[BEGIN Source passage]

3. Guangzhou Rural: All the Shakespearoes?

I am partial to a bit of Confucius. Or to such thinking. Now and again. The chairman of Guangzhou Rural Commercial Bank (1551 HK) has a Confucian message (scholars will no doubt berate me) at the beginning of the report and accounts: “A single spark can start a prairie fire while a crack can lead to ice breaking”. From what I can glean, the chairman is alluding to the forty year process of China’s emergence. No satanic conflagration intended or any portends of global warming. For some reason, a tune by the 1970s new-wave group, The Stranglers, passed through my mind: “He got an ice pick that made his ears burn” and “They watched their Rome burn”. Cultural differences perhaps.

Guangzhou Rural Commercial Bank (1551 HK) shares many of the issues that affect Chinese lenders today.  (The “Big four” are much less susceptible to deep stresses in this environment). Unsurprisingly, Asset Quality issues weigh on these results and earnings quality is subpar with trading gains and other assorted non-operating or “other items” playing a big part in the composition of Pre-Tax Profit. The latter flatters the “improving” headline Cost-Income ratio which is not really an indicator of greater efficiency here. In fact underlying “jaws” are highly negative. It is thus surprising that the wage bill should shoot up 30% YoY in such austere times. Given the aforementioned Asset Quality issues, such as booming substandard loans, ballooning credit costs, and high charge-offs, the “improving” NPL ratio is flattered by an exuberant denominator. Asset Quality does look volatile. The Liquidity Coverage Ratio and LDR duly eroded.

[END Source passage]
[BEGIN Materials provided]

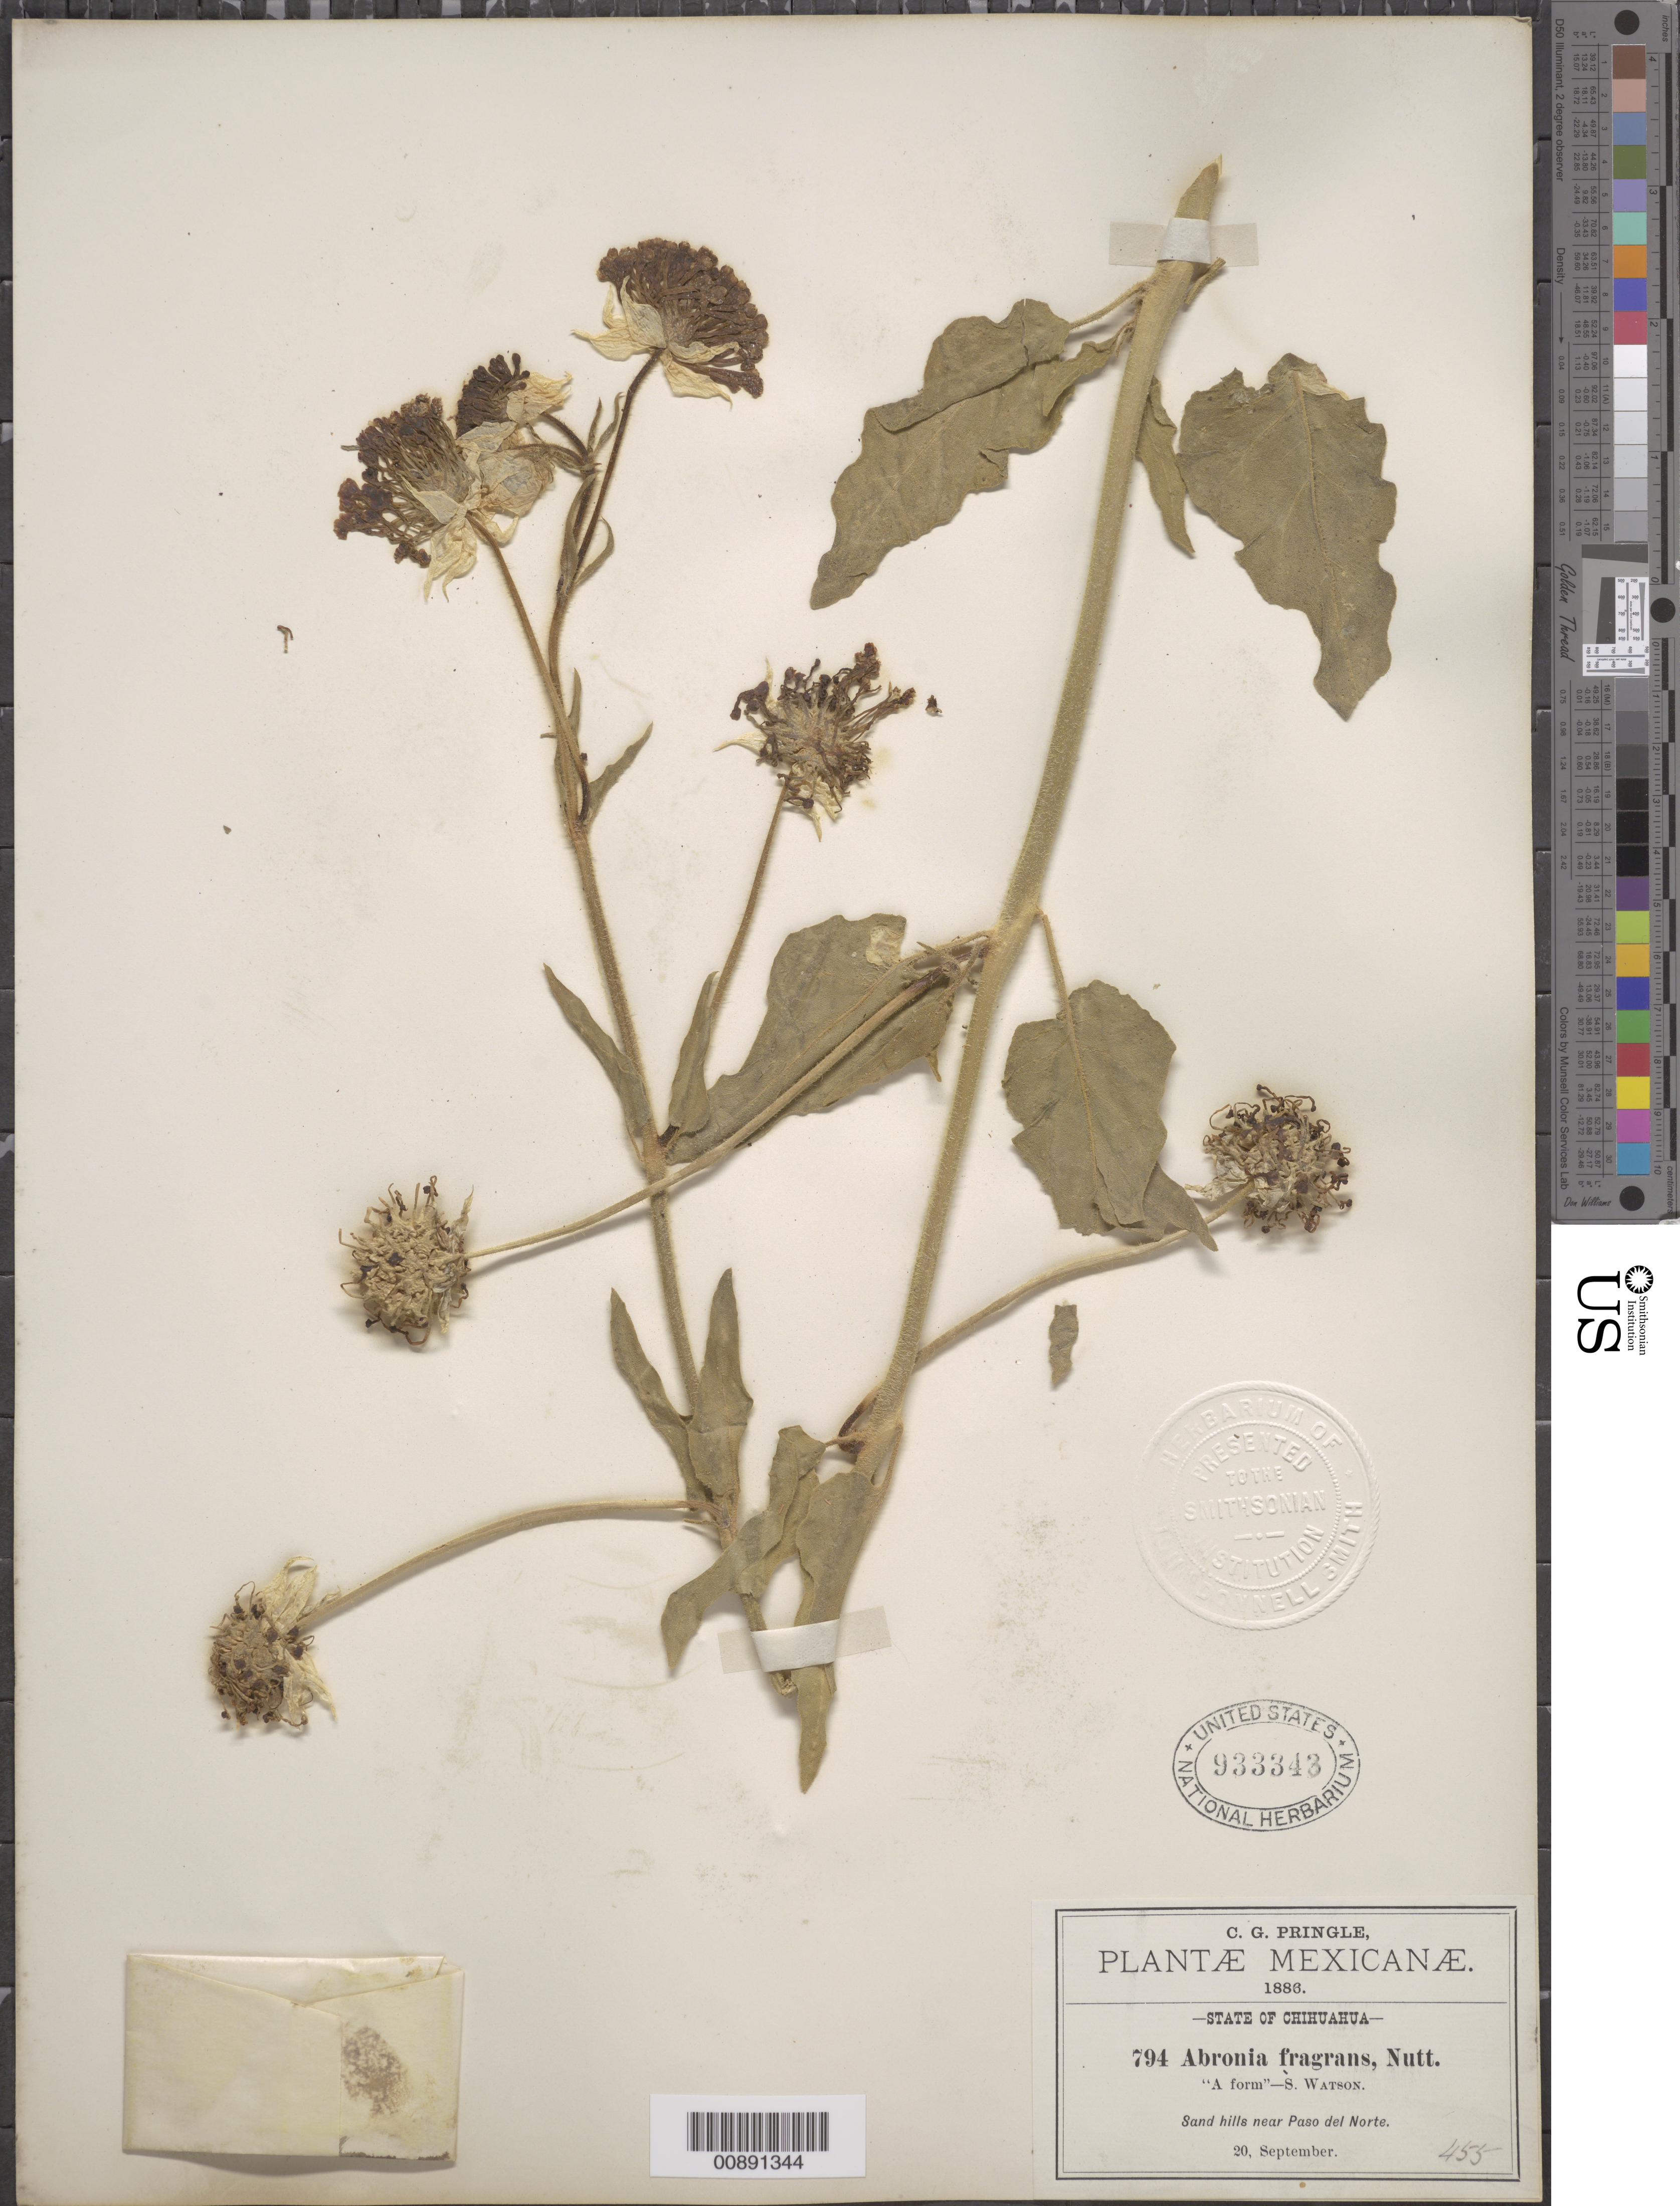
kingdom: Plantae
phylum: Tracheophyta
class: Magnoliopsida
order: Caryophyllales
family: Nyctaginaceae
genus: Abronia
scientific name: Abronia fragrans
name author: Nutt. ex Hook.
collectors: C. G. Pringle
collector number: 794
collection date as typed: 20 Sep 1886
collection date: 1886-09-20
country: Mexico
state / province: Chihuahua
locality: Near Paso del Norte, Chihuahua.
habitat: Sand hills.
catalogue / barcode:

[END Materials provided]

▶ _Exercises_
**a.** List the Asset Quality issues that the bank commentary gives as examples.
**b.** Transcribe the rows, starting at the line containing "family: Nyctaginaceae" and continuing through the final line of the rows.

▶ _Task-by-task outputs_
**a.**
- booming substandard loans
- ballooning credit costs
- high charge-offs

**b.**
family: Nyctaginaceae
genus: Abronia
scientific name: Abronia fragrans
name author: Nutt. ex Hook.
collectors: C. G. Pringle
collector number: 794
collection date as typed: 20 Sep 1886
collection date: 1886-09-20
country: Mexico
state / province: Chihuahua
locality: Near Paso del Norte, Chihuahua.
habitat: Sand hills.
catalogue / barcode:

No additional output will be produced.